» **What the task requires**: From the records below, output exactly the lines starting at the line with "45: (318, 280, 2.08)" and ending at the line with "8: (205, 269, 1.51)", both of them included, but no pictures.

[Provided material — start]

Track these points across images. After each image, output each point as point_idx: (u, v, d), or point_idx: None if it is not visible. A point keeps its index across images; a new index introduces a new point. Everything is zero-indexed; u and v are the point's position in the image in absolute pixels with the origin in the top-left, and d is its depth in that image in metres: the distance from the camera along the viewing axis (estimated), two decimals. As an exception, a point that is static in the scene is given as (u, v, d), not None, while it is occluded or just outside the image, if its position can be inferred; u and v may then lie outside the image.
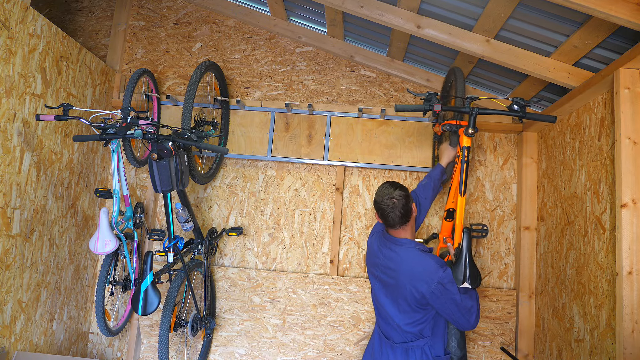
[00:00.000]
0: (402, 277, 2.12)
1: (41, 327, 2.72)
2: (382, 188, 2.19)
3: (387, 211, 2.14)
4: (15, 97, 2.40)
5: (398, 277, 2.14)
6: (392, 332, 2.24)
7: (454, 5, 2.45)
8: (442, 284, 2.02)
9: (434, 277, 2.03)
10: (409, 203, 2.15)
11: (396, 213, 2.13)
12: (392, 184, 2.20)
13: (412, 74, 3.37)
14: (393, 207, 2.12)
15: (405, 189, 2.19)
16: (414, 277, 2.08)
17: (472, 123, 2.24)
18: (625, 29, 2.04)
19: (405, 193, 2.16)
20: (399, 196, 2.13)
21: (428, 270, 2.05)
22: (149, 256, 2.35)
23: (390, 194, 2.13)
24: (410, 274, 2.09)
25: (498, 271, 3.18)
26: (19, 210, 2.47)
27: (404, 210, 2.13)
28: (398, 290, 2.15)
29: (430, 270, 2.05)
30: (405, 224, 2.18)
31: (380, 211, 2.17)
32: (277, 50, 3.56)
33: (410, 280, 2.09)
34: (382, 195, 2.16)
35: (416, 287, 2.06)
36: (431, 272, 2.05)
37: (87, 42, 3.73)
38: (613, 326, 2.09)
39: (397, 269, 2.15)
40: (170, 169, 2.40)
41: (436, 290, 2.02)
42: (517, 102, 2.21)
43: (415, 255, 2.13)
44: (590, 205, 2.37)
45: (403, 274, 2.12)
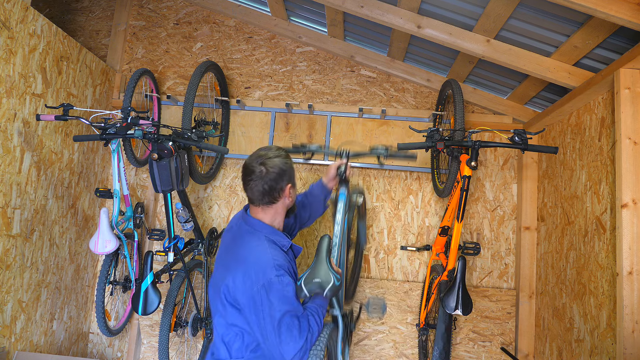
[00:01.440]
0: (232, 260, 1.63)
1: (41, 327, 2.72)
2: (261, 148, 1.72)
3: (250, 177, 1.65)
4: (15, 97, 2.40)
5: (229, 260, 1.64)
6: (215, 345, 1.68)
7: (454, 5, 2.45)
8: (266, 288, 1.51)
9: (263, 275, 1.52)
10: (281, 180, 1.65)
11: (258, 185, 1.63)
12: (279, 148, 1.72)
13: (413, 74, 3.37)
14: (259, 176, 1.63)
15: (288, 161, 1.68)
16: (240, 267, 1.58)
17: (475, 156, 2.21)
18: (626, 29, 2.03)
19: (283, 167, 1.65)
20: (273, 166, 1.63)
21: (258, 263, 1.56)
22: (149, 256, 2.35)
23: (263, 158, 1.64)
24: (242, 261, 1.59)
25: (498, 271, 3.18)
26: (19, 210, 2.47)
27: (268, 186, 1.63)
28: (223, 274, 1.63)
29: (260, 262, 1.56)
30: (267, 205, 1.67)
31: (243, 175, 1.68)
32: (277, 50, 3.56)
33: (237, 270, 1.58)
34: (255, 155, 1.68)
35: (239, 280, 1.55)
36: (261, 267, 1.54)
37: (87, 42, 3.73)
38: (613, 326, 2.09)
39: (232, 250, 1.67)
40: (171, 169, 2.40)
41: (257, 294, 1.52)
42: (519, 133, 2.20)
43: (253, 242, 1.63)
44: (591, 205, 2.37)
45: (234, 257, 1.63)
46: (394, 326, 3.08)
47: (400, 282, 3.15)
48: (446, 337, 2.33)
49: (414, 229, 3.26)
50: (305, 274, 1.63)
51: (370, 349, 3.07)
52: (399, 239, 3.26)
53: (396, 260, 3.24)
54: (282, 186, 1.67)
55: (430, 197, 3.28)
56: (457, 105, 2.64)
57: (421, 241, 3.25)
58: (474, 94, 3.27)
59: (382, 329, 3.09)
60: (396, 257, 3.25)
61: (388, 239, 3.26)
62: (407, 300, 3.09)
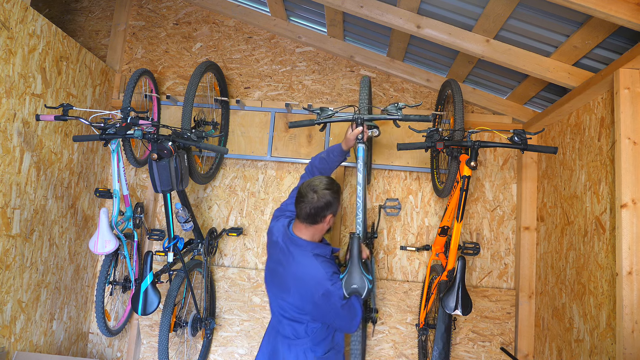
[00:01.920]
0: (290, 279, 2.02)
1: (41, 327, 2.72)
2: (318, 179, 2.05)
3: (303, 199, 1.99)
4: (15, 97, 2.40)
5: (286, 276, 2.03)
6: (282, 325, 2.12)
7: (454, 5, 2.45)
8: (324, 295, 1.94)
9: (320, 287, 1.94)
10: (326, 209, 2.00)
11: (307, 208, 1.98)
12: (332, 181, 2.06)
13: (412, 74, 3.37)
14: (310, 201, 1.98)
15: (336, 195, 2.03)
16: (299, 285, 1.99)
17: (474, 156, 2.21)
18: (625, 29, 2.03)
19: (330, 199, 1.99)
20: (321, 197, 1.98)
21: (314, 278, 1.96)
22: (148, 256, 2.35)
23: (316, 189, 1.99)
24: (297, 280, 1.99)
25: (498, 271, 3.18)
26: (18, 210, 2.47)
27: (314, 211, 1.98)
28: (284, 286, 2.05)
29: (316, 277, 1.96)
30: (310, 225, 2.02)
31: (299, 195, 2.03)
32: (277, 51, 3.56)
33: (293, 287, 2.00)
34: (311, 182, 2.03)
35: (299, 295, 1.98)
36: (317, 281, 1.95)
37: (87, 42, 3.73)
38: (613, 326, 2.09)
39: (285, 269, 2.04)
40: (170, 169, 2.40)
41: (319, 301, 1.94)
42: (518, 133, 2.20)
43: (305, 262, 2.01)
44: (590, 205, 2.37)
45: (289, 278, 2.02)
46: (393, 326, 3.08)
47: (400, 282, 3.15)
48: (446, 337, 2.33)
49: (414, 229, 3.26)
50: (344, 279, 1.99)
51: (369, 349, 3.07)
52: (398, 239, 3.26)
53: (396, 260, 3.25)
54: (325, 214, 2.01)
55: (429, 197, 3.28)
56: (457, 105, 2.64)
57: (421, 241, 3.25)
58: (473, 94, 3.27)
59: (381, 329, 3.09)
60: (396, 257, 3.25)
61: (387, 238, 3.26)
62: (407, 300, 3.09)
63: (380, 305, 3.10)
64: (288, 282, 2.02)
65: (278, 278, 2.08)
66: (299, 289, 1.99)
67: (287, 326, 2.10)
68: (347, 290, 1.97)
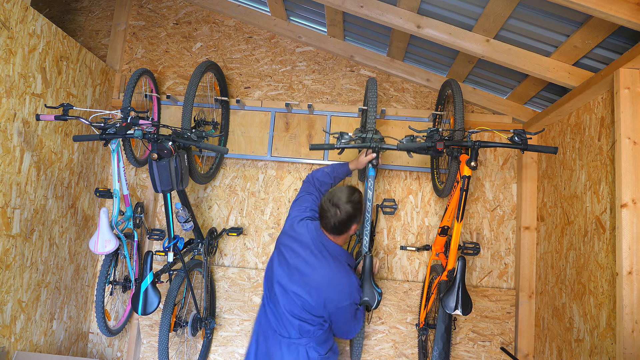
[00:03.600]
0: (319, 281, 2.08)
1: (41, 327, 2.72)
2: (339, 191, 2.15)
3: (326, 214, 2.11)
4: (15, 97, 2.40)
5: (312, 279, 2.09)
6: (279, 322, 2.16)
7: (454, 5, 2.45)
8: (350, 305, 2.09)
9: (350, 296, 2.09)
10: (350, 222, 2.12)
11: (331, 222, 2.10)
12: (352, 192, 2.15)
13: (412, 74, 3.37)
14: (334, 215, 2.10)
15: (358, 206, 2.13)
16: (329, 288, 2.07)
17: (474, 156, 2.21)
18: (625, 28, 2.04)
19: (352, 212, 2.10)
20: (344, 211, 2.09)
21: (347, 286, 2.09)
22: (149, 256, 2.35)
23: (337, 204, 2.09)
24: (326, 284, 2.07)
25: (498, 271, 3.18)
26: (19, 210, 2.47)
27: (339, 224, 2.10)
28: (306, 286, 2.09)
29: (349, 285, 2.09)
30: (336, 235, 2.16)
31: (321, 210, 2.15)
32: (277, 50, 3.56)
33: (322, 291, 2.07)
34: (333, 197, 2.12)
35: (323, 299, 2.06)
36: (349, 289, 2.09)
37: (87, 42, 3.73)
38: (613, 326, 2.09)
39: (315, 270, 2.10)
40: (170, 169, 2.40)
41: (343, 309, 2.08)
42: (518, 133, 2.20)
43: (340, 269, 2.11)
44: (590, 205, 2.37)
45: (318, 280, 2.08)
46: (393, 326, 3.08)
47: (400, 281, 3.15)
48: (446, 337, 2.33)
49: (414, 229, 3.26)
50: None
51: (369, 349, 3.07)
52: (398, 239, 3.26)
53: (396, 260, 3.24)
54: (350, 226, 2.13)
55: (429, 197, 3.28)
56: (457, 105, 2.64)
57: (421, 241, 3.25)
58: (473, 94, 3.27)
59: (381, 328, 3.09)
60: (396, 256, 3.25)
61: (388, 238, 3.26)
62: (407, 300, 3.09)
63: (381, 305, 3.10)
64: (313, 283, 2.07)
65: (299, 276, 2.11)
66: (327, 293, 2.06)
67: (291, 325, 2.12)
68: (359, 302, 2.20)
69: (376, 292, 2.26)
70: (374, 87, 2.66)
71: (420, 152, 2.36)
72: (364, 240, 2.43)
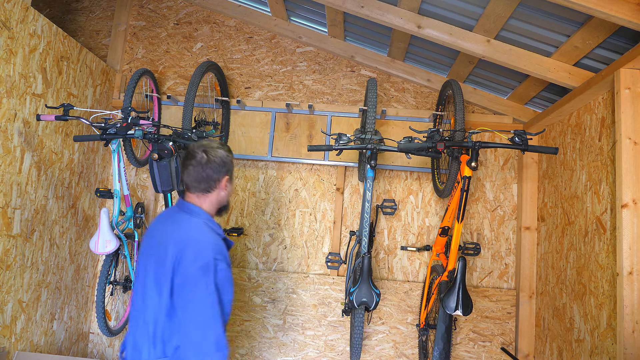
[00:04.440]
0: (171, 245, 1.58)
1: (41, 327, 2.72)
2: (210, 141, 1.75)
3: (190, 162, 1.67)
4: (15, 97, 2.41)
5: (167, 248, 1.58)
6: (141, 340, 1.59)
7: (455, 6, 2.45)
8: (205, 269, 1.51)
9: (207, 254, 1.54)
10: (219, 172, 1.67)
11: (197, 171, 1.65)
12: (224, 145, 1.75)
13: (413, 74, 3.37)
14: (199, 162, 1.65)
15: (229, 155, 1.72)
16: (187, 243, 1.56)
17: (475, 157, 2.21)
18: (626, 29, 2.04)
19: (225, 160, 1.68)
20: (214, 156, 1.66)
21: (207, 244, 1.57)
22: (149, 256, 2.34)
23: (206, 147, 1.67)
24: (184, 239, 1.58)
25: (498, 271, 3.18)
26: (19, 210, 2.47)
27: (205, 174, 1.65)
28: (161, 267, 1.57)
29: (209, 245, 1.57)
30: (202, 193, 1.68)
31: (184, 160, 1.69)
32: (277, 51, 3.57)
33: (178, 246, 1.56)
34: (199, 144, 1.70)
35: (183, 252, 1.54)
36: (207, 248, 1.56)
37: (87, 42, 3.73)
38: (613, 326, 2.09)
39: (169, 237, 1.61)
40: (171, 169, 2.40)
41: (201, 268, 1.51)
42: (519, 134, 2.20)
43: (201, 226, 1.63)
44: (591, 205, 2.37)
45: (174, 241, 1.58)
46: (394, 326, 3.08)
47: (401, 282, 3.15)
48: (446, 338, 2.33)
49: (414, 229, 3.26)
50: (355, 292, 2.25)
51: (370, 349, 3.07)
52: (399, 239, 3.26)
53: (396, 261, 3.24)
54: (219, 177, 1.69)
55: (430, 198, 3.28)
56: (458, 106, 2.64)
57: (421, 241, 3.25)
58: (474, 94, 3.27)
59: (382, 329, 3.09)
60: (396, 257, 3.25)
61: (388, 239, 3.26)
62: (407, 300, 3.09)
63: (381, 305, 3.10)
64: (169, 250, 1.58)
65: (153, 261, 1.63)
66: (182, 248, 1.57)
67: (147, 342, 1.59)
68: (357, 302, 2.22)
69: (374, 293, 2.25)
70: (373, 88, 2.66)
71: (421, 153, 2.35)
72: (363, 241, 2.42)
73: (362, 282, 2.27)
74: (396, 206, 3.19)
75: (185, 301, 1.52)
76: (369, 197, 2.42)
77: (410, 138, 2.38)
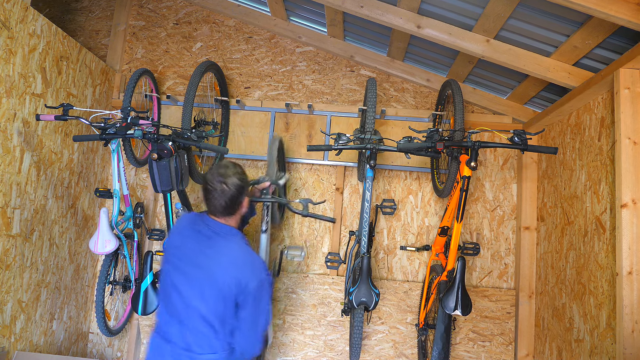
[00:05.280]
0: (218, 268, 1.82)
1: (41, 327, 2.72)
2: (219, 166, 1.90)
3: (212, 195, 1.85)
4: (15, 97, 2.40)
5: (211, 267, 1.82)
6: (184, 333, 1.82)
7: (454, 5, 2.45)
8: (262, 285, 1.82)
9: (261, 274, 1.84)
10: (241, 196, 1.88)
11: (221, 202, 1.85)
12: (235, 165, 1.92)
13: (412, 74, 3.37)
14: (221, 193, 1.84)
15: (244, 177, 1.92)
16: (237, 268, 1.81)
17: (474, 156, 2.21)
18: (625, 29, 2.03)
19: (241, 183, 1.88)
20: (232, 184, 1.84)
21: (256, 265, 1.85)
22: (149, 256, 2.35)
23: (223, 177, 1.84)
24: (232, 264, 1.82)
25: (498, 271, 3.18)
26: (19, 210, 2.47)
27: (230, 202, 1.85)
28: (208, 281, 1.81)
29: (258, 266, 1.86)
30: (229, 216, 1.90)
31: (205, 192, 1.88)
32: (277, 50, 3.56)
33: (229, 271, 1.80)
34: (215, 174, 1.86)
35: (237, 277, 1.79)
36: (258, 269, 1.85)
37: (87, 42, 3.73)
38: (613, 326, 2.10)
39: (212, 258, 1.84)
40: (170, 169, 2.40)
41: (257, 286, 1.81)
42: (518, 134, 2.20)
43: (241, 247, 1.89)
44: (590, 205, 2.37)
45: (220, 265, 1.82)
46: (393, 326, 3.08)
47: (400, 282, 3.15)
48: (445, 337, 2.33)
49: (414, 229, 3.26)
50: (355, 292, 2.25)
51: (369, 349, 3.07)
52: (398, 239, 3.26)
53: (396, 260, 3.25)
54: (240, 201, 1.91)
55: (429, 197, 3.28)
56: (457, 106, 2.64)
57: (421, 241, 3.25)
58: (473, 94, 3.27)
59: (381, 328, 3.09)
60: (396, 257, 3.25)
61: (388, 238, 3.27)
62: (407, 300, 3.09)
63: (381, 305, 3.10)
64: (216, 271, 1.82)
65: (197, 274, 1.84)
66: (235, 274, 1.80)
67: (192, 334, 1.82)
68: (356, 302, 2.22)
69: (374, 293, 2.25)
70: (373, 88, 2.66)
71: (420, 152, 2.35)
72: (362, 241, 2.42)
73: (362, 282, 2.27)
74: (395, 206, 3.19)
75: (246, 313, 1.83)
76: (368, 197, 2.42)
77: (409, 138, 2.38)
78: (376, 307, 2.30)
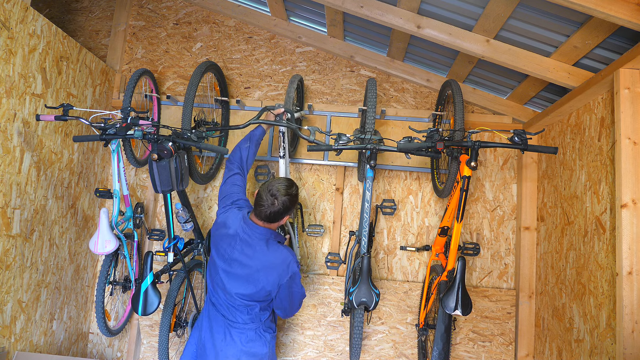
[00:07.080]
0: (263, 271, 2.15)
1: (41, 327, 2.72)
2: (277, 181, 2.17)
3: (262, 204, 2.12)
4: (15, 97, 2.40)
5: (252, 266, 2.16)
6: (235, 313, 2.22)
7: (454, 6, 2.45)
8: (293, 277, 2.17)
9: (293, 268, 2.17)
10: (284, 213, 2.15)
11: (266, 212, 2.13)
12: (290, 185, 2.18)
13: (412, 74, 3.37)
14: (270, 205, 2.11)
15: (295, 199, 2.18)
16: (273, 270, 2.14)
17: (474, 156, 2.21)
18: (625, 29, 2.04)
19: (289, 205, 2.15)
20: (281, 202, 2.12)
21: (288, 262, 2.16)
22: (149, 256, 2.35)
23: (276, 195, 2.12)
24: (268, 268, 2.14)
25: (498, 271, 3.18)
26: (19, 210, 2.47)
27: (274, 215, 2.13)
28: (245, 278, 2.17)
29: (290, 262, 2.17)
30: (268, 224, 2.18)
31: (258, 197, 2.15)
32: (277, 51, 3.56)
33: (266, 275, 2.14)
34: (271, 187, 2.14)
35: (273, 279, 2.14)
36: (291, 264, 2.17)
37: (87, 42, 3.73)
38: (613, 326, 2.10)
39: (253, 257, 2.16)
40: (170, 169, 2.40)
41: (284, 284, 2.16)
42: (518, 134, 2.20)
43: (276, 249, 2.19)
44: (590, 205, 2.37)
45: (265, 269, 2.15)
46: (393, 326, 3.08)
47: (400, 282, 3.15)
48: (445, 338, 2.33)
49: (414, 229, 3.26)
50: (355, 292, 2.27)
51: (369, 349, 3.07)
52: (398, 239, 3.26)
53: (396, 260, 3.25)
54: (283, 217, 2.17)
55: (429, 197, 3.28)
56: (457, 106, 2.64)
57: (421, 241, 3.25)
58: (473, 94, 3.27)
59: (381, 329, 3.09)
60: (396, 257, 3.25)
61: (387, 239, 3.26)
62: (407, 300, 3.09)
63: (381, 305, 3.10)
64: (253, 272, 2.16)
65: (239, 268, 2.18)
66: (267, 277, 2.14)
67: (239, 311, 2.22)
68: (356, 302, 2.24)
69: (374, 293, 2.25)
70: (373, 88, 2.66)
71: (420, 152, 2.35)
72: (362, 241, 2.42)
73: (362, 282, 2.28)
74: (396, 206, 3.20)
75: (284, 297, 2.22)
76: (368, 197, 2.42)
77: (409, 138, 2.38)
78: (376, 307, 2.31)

[Provided material — finish]

» **Exercise result**:
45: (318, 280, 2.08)
46: (393, 326, 3.08)
47: (400, 281, 3.15)
48: (446, 337, 2.33)
49: (414, 229, 3.26)
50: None
51: (369, 349, 3.07)
52: (398, 239, 3.26)
53: (396, 260, 3.24)
54: (350, 226, 2.13)
55: (429, 197, 3.28)
56: (457, 105, 2.64)
57: (421, 241, 3.25)
58: (473, 94, 3.27)
59: (381, 328, 3.09)
60: (396, 256, 3.25)
61: (388, 238, 3.26)
62: (407, 300, 3.09)
63: (381, 305, 3.10)
64: (313, 283, 2.07)
65: (299, 276, 2.11)
66: (327, 293, 2.06)
67: (291, 325, 2.12)
68: (359, 302, 2.20)
69: (376, 292, 2.26)
70: (374, 87, 2.66)
71: (420, 152, 2.36)
72: (364, 240, 2.43)
[00:04.440]
0: (171, 245, 1.58)
1: (41, 327, 2.72)
2: (210, 141, 1.75)
3: (190, 162, 1.67)
4: (15, 97, 2.41)
5: (167, 248, 1.58)
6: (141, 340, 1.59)
7: (455, 6, 2.45)
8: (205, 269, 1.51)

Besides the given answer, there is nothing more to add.